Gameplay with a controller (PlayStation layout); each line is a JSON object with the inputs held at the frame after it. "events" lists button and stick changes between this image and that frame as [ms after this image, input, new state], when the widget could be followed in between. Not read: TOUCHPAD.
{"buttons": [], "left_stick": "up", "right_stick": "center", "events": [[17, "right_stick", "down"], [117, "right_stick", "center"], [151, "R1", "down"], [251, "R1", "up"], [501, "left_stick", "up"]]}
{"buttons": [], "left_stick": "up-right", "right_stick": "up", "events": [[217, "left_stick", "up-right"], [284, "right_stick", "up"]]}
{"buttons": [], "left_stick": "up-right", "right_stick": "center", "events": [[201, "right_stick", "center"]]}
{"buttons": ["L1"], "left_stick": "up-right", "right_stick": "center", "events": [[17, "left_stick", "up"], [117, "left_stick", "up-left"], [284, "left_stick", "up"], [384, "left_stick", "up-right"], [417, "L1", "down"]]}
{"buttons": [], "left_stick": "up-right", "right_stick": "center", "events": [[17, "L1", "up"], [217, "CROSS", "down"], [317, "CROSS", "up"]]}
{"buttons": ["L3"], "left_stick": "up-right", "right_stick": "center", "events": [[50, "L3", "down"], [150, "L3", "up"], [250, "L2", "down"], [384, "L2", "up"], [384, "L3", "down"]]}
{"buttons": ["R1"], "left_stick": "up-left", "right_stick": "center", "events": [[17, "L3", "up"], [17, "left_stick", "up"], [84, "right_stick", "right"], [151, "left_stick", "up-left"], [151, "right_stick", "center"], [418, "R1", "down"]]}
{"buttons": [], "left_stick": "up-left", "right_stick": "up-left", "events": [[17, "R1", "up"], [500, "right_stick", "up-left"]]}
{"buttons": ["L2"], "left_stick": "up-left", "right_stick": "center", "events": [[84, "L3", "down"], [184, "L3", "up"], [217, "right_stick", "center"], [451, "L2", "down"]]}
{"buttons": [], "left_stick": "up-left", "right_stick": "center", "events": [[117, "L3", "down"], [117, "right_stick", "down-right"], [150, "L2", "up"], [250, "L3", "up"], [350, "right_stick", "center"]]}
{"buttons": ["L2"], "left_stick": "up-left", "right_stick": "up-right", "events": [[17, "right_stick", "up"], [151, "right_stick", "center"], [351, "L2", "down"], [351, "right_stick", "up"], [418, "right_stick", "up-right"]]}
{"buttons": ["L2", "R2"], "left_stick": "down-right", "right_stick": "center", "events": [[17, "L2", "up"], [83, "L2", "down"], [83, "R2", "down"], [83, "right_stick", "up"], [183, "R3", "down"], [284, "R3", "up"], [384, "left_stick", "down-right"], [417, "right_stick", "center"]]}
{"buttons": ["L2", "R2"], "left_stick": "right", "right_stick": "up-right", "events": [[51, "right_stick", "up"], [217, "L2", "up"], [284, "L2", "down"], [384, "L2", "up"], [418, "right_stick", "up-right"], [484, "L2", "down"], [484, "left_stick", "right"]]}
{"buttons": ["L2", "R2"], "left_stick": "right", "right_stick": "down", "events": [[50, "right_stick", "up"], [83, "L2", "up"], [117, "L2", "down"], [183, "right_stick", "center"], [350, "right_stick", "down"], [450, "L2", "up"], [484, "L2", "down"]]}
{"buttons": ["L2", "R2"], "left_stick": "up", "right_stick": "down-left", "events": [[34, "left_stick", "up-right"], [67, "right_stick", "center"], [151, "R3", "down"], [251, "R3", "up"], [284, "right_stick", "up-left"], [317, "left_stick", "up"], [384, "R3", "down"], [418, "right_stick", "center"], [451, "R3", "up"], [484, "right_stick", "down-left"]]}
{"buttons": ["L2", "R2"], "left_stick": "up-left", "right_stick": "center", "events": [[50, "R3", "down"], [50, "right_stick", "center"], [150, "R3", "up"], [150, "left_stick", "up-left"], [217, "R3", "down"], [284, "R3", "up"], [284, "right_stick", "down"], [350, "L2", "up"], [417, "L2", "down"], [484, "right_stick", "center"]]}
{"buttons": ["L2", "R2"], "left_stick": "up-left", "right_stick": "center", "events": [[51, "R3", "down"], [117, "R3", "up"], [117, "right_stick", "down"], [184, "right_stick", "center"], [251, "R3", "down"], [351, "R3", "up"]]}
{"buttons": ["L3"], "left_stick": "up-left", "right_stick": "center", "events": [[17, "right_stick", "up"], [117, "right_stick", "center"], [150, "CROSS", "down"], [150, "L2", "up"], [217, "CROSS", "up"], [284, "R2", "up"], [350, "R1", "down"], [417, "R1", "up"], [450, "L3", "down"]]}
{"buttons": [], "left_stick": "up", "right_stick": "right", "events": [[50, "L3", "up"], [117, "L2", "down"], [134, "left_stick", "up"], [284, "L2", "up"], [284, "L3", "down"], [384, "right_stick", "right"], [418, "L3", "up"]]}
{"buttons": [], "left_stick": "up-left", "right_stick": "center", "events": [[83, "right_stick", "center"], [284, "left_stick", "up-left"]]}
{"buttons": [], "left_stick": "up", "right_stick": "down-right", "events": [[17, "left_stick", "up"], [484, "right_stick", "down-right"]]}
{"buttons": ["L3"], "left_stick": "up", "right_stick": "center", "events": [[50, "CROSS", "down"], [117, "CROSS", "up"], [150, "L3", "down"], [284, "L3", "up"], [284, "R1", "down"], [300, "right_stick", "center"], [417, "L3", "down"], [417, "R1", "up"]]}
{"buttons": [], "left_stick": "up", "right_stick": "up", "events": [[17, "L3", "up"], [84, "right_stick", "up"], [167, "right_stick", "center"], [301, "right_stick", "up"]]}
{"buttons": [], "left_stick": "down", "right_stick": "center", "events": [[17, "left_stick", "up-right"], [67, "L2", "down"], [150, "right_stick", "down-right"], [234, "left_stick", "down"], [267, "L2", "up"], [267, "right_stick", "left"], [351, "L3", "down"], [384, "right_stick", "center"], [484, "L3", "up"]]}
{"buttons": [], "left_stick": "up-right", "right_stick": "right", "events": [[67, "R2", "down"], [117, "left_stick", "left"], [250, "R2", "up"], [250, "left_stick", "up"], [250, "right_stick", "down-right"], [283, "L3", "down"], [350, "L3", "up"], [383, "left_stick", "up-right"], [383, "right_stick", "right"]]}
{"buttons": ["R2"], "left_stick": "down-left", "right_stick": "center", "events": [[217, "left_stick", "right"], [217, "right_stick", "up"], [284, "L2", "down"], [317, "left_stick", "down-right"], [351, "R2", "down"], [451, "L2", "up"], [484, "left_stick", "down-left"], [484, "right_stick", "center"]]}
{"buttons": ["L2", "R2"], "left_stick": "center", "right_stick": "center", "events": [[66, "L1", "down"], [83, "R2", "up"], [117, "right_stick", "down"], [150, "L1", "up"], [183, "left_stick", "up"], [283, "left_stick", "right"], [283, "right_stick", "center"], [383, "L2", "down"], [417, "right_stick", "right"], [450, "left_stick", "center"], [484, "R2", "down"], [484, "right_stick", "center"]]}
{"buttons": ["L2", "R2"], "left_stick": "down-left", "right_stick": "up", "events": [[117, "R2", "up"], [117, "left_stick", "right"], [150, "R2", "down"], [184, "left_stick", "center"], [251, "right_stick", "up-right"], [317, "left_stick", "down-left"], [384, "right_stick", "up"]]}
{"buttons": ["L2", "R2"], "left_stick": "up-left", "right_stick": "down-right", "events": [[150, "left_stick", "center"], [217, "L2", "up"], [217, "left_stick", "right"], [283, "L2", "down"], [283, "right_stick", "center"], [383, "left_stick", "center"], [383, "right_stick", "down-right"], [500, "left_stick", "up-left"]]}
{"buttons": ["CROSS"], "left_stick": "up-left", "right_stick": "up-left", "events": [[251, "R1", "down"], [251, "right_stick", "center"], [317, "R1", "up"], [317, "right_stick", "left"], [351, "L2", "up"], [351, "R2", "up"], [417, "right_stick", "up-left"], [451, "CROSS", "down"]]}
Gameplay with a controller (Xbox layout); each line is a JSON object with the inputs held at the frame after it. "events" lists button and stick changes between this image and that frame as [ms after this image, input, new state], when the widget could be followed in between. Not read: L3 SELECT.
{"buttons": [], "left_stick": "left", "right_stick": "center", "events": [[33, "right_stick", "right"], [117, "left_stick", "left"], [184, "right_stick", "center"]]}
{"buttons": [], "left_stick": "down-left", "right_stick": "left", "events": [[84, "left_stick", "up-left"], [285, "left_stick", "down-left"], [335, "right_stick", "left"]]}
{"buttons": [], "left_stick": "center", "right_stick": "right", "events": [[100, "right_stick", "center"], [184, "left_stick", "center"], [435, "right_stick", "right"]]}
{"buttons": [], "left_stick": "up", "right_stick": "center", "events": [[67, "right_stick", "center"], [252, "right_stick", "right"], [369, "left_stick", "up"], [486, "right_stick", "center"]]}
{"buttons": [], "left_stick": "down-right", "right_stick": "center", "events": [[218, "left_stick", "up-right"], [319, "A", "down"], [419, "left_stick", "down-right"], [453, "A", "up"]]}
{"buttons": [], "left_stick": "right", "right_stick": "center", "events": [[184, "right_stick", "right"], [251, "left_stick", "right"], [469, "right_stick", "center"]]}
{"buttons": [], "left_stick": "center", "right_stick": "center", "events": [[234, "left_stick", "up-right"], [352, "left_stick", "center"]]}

WORK TASK:
For every line of the listing above that contains "read", add one, and report the final tally with no other words.

THE COMPLETED TASK:
2